1. Bij de beoordeling van het hoger beroep zijn de volgende feiten en omstandigheden van belang.
1.1.Appellant woont in Nederland en heeft kinderbijslag aangevraagd voor zijn drie dochters die wonen bij hun moeder in Marokko.
1.2.
Met een besluit van 3 december 2021 heeft de Svb de aanvraag van appellant om kinderbijslag vanaf het derde kwartaal van 2020 afgewezen. Daartoe overweegt de Svb dat appellant recht heeft op kinderbijslag voor zijn uitwonende kinderen als hij tenminste € 433,- per kind per kwartaal aan onderhoud besteedt (onderhoudseis). Appellant heeft niet aannemelijk gemaakt dat hij aan die onderhoudseis heeft voldaan.
1.3.
Met een besluit van 9 juli 2022 (bestreden besluit) heeft de Svb het bezwaar van appellant ongegrond verklaard.
Uitspraak van de rechtbank
2. De rechtbank heeft het beroep tegen het bestreden besluit ongegrond verklaard en daarmee het bestreden besluit in stand gelaten.
Het standpunt van appellant
3. Appellant is het met die uitspraak van de rechtbank niet eens. Appellant voert aan dat de toepassing van de onderhoudseis in zijn geval onevenredig uitpakt en daarom in strijd is met het evenredigheidsbeginsel. [1] Appellant heeft schulden en staat onder curatele. Van het leefgeld dat hij krijgt kan hij onmogelijk aan het normbedrag van € 433,- per kind per kwartaal voldoen. Zonder kinderbijslag kan hij zijn kinderen niet verzorgen. Daar komt bij dat appellant, als hij niet in aanmerking komt voor kinderbijslag in 2020, vanaf 2021 geen kinderbijslag voor zijn in Marokko wonende kinderen kan krijgen. Dit is een gevolg van de wijziging van het socialezekerheidsverdrag tussen Nederland en Marokko. [2]

Het oordeel van de Raad

4. De Raad beoordeelt of de rechtbank terecht het besluit waarbij de aanvraag om kinderbijslag is afgewezen in stand heeft gelaten aan de hand van wat appellant in hoger beroep heeft aangevoerd, de beroepsgronden. De Raad komt tot het oordeel dat het hoger beroep niet slaagt. De wettelijke regels en beleidsregels die voor de beoordeling van het hoger beroep belangrijk zijn, zijn te vinden in de bijlage bij deze uitspraak.
4.1.

● ● ● ● ● ● ●

### OPDRACHTEN
(a) Neem uit het tekstfragment het gedeelte over dat begint bij "Het oordeel van" en doorloopt tot en met "bij deze uitspraak.". Vervang daarin "hoger beroep" door "appel".
(b) Geef bij elke bewering aan of die klopt met het tekstfragment: (i) De dochters van appellant wonen bij hun moeder in Marokko. (ii) De rechtbank heeft het beroep tegen het bestreden besluit gegrond verklaard. (iii) De Raad oordeelt dat het hoger beroep slaagt. Beantwoord elke bewering met ja of nee en citeer de woorden uit de tekst die de doorslag geven.

### AANGELEVERDE GEGEVENS
● ● ● ● ● ● ●

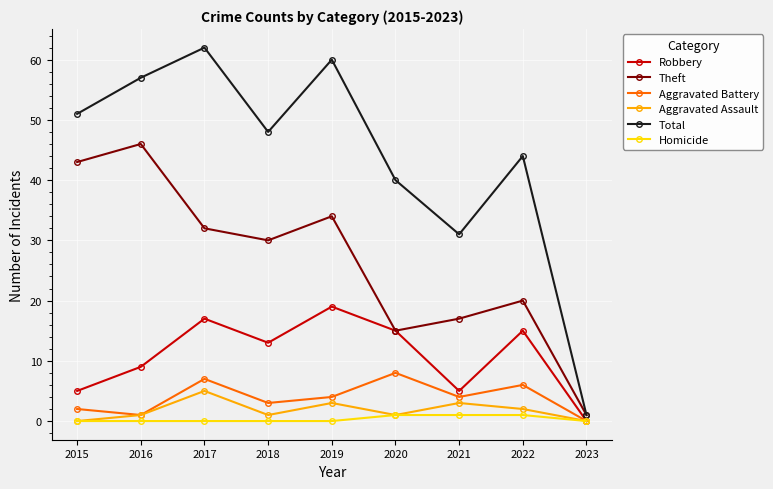

What is the highest value of the Robbery series?

19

● ● ● ● ● ● ●

### ANTWOORDEN
(a)
Het oordeel van de Raad

4. De Raad beoordeelt of de rechtbank terecht het besluit waarbij de aanvraag om kinderbijslag is afgewezen in stand heeft gelaten aan de hand van wat appellant in appel heeft aangevoerd, de beroepsgronden. De Raad komt tot het oordeel dat het appel niet slaagt. De wettelijke regels en beleidsregels die voor de beoordeling van het appel belangrijk zijn, zijn te vinden in de bijlage bij deze uitspraak.

(b)
(i) Ja: "heeft kinderbijslag aangevraagd voor zijn drie dochters die wonen bij hun moeder in Marokko."
(ii) Nee: "De rechtbank heeft het beroep tegen het bestreden besluit ongegrond verklaard"
(iii) Nee: "De Raad komt tot het oordeel dat het hoger beroep niet slaagt."